### Assignment
When the line containing "index pip: (262, 154)" is found in the data below, copy it and each line after it through the line containing "ring tip: (331, 192)", exactly and with no others.

Stored items:

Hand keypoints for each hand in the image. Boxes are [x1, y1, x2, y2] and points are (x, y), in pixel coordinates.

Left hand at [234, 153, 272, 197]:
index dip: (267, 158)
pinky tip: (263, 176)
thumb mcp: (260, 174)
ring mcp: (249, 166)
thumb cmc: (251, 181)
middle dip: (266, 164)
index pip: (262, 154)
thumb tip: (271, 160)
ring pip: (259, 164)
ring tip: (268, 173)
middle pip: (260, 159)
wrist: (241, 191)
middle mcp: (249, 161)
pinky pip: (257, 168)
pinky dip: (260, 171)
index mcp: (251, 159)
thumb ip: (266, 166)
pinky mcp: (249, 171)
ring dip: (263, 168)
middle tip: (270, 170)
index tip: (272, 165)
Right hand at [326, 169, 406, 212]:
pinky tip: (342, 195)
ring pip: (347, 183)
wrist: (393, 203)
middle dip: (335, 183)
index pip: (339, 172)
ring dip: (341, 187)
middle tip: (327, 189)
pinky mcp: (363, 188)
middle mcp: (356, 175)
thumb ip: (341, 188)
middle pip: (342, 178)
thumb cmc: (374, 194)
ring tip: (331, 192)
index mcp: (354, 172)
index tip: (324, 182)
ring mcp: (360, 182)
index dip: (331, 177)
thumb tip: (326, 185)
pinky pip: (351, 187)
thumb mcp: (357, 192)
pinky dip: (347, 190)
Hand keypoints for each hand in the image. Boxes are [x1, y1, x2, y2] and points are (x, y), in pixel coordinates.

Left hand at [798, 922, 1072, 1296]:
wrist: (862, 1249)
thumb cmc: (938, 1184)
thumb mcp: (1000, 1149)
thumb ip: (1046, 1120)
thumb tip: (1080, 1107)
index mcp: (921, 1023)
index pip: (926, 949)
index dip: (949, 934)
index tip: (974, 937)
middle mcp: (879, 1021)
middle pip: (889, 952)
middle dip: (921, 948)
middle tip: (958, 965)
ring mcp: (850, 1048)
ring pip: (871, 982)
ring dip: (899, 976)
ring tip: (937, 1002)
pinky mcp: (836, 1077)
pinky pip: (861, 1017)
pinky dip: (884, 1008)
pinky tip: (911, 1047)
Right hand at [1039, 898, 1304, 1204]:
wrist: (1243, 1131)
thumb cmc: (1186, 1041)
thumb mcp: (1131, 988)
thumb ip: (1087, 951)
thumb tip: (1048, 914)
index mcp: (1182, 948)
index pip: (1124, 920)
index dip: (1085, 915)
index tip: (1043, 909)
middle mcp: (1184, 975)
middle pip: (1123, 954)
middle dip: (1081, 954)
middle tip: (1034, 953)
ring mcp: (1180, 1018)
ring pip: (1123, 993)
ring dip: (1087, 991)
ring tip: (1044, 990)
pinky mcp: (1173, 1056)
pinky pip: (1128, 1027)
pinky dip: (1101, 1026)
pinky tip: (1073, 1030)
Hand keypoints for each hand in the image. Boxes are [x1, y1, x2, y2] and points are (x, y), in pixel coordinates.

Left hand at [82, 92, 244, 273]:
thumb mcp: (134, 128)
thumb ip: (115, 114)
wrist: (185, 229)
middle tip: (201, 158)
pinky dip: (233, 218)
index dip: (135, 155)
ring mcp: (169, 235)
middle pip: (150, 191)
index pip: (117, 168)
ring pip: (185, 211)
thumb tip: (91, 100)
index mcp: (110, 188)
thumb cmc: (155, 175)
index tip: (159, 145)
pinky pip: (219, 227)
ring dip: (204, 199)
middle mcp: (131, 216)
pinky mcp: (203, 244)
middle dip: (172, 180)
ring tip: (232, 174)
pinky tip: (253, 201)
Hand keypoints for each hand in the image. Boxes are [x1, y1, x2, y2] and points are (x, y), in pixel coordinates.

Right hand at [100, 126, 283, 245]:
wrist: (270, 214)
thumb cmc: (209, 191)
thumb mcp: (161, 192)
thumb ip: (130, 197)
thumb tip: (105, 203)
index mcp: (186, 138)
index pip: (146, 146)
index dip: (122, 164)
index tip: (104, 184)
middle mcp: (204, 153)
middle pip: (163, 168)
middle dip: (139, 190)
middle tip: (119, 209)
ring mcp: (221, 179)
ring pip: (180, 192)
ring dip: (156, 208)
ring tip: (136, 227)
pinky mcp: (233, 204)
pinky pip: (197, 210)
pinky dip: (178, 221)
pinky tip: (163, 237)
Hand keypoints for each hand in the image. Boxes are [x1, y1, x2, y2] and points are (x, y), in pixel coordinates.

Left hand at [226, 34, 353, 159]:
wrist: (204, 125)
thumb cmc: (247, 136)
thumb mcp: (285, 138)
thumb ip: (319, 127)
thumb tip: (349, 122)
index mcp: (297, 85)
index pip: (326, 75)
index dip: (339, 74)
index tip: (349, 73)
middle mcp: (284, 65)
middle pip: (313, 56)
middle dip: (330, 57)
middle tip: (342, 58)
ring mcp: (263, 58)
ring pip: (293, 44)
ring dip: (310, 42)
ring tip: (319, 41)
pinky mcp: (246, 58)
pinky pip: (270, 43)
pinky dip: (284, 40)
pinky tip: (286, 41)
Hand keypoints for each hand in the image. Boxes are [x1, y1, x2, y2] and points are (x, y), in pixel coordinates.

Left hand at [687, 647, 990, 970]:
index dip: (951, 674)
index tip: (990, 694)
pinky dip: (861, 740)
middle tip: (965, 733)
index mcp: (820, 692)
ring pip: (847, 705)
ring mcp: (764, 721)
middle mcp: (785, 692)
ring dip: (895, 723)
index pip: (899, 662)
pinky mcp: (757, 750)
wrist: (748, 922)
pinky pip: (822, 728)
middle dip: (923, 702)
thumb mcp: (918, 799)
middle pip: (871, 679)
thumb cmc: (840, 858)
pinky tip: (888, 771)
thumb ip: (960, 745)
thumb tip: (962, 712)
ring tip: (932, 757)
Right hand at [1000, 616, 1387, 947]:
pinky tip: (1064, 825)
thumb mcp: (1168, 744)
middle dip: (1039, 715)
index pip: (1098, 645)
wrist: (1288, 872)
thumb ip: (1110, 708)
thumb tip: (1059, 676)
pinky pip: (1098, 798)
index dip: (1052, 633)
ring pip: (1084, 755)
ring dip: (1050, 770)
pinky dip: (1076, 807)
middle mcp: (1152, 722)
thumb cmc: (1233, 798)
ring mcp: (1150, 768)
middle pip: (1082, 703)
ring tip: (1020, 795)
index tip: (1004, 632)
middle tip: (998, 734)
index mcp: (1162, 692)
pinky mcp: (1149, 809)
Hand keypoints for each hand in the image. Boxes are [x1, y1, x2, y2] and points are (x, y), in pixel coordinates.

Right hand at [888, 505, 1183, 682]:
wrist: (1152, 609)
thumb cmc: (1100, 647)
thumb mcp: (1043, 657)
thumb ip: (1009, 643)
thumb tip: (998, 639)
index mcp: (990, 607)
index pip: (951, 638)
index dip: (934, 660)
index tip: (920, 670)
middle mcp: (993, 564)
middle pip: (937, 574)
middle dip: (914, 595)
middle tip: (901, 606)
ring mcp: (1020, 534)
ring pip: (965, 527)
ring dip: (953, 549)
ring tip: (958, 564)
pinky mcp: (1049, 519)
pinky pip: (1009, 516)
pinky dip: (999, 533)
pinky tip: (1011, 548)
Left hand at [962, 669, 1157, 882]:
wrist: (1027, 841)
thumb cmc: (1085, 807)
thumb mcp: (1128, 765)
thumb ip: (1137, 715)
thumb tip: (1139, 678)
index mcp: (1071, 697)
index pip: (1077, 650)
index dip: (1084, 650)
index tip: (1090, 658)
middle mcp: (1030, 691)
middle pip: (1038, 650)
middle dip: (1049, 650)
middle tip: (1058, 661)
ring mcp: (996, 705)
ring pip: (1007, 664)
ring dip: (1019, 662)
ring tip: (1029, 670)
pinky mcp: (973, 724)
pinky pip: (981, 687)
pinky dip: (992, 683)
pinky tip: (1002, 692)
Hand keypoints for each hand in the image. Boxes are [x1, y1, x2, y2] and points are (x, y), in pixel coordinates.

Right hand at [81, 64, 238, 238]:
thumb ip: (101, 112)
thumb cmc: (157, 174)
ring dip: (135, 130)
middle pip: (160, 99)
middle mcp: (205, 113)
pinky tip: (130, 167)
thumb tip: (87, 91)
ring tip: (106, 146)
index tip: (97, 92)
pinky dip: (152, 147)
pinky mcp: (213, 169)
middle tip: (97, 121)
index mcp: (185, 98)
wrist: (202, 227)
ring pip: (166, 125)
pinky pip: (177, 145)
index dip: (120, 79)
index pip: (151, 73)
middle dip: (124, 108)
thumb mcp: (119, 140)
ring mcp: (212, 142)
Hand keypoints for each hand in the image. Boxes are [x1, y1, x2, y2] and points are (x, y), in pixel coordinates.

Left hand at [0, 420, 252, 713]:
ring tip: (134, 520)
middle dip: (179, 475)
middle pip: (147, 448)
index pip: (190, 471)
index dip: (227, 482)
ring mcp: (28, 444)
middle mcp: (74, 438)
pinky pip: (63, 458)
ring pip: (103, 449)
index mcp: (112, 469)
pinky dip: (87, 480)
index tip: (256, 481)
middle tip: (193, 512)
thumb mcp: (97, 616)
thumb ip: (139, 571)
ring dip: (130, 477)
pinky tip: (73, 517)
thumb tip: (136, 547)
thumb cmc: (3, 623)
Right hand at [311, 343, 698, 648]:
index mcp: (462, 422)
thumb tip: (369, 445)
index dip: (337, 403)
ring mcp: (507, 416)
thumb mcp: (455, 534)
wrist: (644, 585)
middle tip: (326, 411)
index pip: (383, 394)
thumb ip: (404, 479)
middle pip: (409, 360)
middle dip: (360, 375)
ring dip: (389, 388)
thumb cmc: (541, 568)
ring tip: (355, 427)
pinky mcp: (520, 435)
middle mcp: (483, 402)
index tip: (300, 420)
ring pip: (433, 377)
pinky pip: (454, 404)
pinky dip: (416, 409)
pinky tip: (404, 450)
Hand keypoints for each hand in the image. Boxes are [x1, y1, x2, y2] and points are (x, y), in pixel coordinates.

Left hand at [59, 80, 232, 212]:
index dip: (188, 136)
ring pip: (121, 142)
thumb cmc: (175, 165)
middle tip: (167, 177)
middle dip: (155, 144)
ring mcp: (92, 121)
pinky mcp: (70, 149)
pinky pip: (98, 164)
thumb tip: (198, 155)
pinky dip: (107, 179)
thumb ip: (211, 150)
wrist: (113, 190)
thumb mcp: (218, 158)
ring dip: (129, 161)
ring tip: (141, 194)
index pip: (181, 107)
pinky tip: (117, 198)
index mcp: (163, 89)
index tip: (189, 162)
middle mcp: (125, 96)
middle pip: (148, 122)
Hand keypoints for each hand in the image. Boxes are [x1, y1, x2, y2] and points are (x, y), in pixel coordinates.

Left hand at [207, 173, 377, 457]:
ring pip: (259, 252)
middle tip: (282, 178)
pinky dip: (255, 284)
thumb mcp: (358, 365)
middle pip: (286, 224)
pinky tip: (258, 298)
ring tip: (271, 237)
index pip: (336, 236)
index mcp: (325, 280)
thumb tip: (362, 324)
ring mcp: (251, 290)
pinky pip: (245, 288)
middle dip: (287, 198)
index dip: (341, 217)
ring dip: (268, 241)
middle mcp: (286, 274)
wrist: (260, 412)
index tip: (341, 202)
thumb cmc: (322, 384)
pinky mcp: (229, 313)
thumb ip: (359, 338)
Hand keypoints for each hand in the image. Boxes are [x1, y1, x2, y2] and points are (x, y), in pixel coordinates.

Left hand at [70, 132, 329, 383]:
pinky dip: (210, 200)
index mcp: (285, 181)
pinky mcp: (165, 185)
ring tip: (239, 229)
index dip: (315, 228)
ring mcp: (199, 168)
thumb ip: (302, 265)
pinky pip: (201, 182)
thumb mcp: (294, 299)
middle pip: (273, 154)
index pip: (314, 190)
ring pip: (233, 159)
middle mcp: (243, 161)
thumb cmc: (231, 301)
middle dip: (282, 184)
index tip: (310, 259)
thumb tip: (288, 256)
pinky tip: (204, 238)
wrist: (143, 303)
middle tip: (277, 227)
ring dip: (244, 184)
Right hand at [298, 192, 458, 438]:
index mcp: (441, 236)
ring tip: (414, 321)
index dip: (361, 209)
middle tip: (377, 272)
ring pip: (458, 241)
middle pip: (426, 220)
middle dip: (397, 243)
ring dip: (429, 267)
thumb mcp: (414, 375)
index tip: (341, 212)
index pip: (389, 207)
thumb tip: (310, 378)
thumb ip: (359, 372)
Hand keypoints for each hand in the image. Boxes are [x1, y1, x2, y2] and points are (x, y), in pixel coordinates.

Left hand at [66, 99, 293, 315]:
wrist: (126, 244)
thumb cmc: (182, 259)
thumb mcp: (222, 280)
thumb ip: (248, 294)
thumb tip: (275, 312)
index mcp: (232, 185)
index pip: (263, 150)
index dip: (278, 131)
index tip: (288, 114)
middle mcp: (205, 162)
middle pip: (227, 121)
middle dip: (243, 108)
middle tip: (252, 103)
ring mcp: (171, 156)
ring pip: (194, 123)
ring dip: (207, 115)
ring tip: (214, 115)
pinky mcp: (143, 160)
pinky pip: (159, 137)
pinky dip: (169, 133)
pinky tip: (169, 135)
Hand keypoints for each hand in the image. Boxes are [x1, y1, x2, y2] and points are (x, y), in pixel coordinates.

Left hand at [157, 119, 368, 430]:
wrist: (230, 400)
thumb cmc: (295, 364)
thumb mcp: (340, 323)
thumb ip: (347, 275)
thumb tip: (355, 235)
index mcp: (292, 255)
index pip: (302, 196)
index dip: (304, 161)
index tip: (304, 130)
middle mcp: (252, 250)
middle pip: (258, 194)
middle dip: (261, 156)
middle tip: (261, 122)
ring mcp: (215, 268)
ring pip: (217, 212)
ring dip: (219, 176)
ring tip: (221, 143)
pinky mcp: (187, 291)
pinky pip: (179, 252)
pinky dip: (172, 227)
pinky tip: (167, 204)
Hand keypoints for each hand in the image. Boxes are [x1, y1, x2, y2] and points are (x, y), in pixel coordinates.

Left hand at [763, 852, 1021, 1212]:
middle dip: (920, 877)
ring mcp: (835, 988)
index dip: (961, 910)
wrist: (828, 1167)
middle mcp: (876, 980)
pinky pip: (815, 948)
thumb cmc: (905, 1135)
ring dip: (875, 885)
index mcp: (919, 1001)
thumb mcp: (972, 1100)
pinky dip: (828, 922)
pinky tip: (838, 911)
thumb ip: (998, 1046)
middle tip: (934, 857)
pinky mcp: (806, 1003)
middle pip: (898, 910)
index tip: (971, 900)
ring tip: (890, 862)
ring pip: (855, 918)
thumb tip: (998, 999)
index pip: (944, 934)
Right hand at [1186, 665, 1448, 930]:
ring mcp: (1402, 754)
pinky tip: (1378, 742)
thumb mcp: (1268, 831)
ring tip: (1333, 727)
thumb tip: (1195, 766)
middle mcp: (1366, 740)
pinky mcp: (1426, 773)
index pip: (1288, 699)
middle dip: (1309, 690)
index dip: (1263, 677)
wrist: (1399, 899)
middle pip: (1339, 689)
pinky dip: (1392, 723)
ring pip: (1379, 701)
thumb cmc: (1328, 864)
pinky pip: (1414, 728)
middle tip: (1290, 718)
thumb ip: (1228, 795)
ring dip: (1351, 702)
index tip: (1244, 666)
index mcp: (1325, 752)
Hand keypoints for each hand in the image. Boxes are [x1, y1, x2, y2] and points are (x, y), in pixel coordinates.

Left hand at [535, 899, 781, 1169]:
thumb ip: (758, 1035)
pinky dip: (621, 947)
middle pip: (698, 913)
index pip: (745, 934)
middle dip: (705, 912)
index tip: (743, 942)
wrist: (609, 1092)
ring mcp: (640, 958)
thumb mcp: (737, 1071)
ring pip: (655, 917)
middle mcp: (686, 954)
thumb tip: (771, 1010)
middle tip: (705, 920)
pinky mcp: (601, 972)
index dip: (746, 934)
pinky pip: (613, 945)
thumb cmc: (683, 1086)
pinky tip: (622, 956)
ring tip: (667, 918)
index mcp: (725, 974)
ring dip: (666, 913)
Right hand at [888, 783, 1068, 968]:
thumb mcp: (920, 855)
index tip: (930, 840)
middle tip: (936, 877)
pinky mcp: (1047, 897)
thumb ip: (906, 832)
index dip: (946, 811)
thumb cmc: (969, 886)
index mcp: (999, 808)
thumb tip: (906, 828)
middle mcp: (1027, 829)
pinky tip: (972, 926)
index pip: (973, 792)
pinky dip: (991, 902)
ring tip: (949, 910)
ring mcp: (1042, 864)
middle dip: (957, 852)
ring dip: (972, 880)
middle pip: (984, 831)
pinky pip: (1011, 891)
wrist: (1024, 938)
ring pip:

### Solution to this task
index pip: (262, 154)
thumb tip: (271, 160)
ring pip: (259, 164)
ring tip: (268, 173)
middle pip: (260, 159)
wrist: (241, 191)
middle mcp: (249, 161)
pinky pip: (257, 168)
pinky dip: (260, 171)
index mcp: (251, 159)
thumb ip: (266, 166)
pinky mcp: (249, 171)
ring dip: (263, 168)
middle tip: (270, 170)
index tip: (272, 165)
Right hand at [326, 169, 406, 212]:
pinky tip: (342, 195)
ring pip: (347, 183)
wrist: (393, 203)
middle dip: (335, 183)
index pip: (339, 172)
ring dip: (341, 187)
middle tip: (327, 189)
pinky mcp: (363, 188)
middle mcp: (356, 175)
thumb ip: (341, 188)
middle pip: (342, 178)
thumb cmc: (374, 194)
ring tip: (331, 192)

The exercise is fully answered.